NextStep – from which Mac OS X was derived, was written originally for the 680×0 processor architecture, but was also ported to the SPARC, PA-RISC, and most importantly, Intel x86 architecture before Apple acquired it.
So why did I throw Apple into a discussion about Windows? Because I found a few things fascinating as I pondered these two separate courses of events the other day:
- Apple has made at least 4 “burn the ships” architecture shifts. Microsoft has never burned the x86 ship. In fact, x86/x64 have burned every other potential Windows NT ship that came along, by offering rapidly evolving, “low”-cost systems, with extremely high application compatibility – unmodified.
- Apple – though maligned for hosing customers, actually provided better application compatibility with each of these platform shifts. The counterpoint is that they needed to, since they burned the old platform.
- Apple was able to achieve architectural escape velocity by burning the previous architecture, yet supporting it as a cantilever in the new system.
Windows customers never bought systems in other architectures other than x86/x64. This was likely, depending on the architecture, due to:
- High cost of alternative processor systems vis-à-vis their performance (Itanium and Alpha being great examples here)
- Lack of 16-bit Windows or 32-bit Win32 application compatibility
- Lack of native applications.
iOS is the unusual exception here. Born on a device with no application platform (the original iPhone), there was no possible way to (or value to) carry legacy Mac applications over to the iPhone, even once it had an application platform. However, what we can see is Apple playing the same compatibility card when the original iPad shipped. Though they looked atrocious, the iPad could run iPhone apps at native or 2x resolution. In a sense, a nod towards the old model of using the old/established platform to cantilever the new one.

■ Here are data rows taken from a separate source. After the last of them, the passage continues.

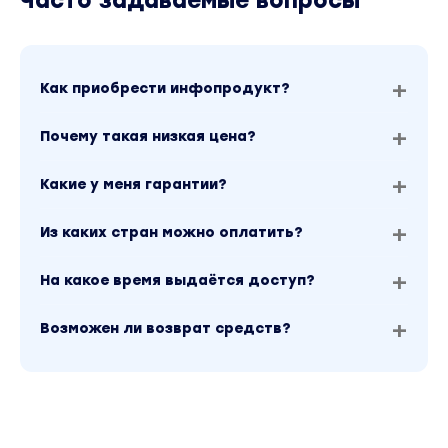
Часто задаваемые вопросы
Как приобрести инфопродукт?
Почему такая низкая цена?
Какие у меня гарантии?
Из каких стран можно оплатить?
На какое время выдаётся доступ?
Возможен ли возврат средств?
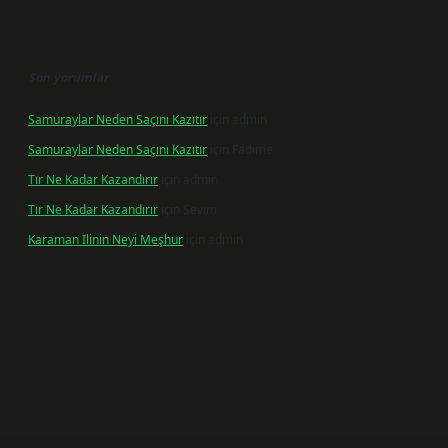
Son yorumlar
Samuraylar Neden Saçını Kazıtır
için
admin
Samuraylar Neden Saçını Kazıtır
için
Fadime
Tır Ne Kadar Kazandırır
için
admin
Tır Ne Kadar Kazandırır
için
Sevim
Karaman Ilinin Neyi Meşhur
için
admin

When we look then at Windows RT and Windows 8, they provide an unusual set of design choices. Windows 8 will, again, not burn the x86-x64 ship. In fact, I think that the threat of Windows on ARM processors taking hold due to Windows RT may have Intel showing us some amazingly low-powered x86/x64 tablets later this year that could really limit how broadly Windows RT takes hold, but may mean much broader adoption of Windows 8 tablets that can run legacy Win32 applications as needed. Given that Windows RT won’t support legacy Win32 applications other than the OS fundamentals (Explorer, etc) and the Office applications that are included in it by default (Word, Excel, PowerPoint, and OneNote – note, no Outlook), Windows RT is still seemingly positioned as a “companion” device to a Windows 8 PC. The only cross-platform API set is then WinRT, an entirely new API set built into Windows 8/Windows RT, which enables the creation of cross-platform apps – but won’t run on older versions of Windows – but it is the sole “bridge” that binds these two platforms together.
If Windows RT succeeds, it will be due to the merits of the platform, the cost/power/weight/form factor of the devices, and the successful build-out of the Windows App Store. I don’t believe that Windows RT is intended to supplant Windows 8 on x86/x64. It is intended to complement it.